Benchmarks and principled evaluation: Need for richer, more unified multitask and cross-modal reasoning benchmarks (e.g., InfiMM-Eval, HVSBench, MCUB), with robust open-ended, explainable, and adversarial scenarios (Zhang et al., 23 Apr 2025, Lin et al., 12 Dec 2024, Chen et al., 20 Feb 2024).
Ethics, privacy, and safety: Mitigating biases, out-of-distribution risks, privacy exposures from pretraining, and deepfake proliferation, with frameworks for certification and regulatory compliance (Liang et al., 9 Nov 2024, Carolan et al., 28 Mar 2024).
Embodied and prosocial AI: Integrating explicit internal state, homeostasis, and sensorimotor feedback loops for safer, more human-aligned global agents (Kadambi et al., 11 Oct 2025).

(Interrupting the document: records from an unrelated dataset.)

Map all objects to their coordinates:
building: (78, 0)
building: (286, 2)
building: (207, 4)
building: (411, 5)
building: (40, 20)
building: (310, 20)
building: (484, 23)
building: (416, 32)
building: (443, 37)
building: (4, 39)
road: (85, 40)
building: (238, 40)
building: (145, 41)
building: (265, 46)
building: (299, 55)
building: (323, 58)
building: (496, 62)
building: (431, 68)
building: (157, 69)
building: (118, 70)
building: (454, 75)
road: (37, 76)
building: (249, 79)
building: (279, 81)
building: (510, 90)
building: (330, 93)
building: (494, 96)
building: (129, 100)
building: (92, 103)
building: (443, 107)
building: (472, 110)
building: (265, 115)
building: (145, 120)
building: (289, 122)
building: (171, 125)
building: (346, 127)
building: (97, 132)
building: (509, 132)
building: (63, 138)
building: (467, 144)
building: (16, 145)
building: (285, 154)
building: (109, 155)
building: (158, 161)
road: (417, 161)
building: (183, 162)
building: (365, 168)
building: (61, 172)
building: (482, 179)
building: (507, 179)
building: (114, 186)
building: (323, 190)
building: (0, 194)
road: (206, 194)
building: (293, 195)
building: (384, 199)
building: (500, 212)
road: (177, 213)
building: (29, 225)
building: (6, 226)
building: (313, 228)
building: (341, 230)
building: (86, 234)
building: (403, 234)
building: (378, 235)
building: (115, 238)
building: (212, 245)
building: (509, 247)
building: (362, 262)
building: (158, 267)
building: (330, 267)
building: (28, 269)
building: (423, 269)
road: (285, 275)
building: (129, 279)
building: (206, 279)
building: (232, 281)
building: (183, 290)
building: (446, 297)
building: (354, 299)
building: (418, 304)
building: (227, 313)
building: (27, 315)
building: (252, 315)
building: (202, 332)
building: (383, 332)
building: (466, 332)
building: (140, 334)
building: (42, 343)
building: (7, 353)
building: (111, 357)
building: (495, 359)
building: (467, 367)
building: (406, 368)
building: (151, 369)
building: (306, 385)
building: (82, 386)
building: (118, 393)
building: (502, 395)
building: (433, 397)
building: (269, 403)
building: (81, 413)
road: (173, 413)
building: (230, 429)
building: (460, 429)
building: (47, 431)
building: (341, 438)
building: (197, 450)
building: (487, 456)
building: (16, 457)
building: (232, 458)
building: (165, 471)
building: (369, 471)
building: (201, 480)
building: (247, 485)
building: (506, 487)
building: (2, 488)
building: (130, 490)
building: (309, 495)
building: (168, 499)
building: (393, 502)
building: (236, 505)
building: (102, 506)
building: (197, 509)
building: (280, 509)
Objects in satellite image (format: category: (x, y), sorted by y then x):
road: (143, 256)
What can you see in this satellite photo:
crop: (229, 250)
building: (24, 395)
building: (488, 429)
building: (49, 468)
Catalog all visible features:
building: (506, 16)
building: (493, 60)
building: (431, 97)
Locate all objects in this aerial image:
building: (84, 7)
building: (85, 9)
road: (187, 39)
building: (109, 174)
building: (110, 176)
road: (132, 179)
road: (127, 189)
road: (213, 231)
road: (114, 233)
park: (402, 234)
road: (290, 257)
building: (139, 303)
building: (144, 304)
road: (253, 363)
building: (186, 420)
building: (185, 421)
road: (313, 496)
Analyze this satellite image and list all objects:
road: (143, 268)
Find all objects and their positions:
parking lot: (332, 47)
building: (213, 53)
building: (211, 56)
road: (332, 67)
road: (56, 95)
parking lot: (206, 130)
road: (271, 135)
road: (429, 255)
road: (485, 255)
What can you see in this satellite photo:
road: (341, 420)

By aligning architectures, optimization, and evaluation with these axes, mLLMs are converging on the ultimate vision of general-purpose, adaptive, safe, and interpretable artificial intelligence able to understand, generate, and interact across the full spectrum of human modalities (Han et al., 29 May 2025, Liang et al., 9 Nov 2024, Wang et al., 10 Jan 2024, Song et al., 2023).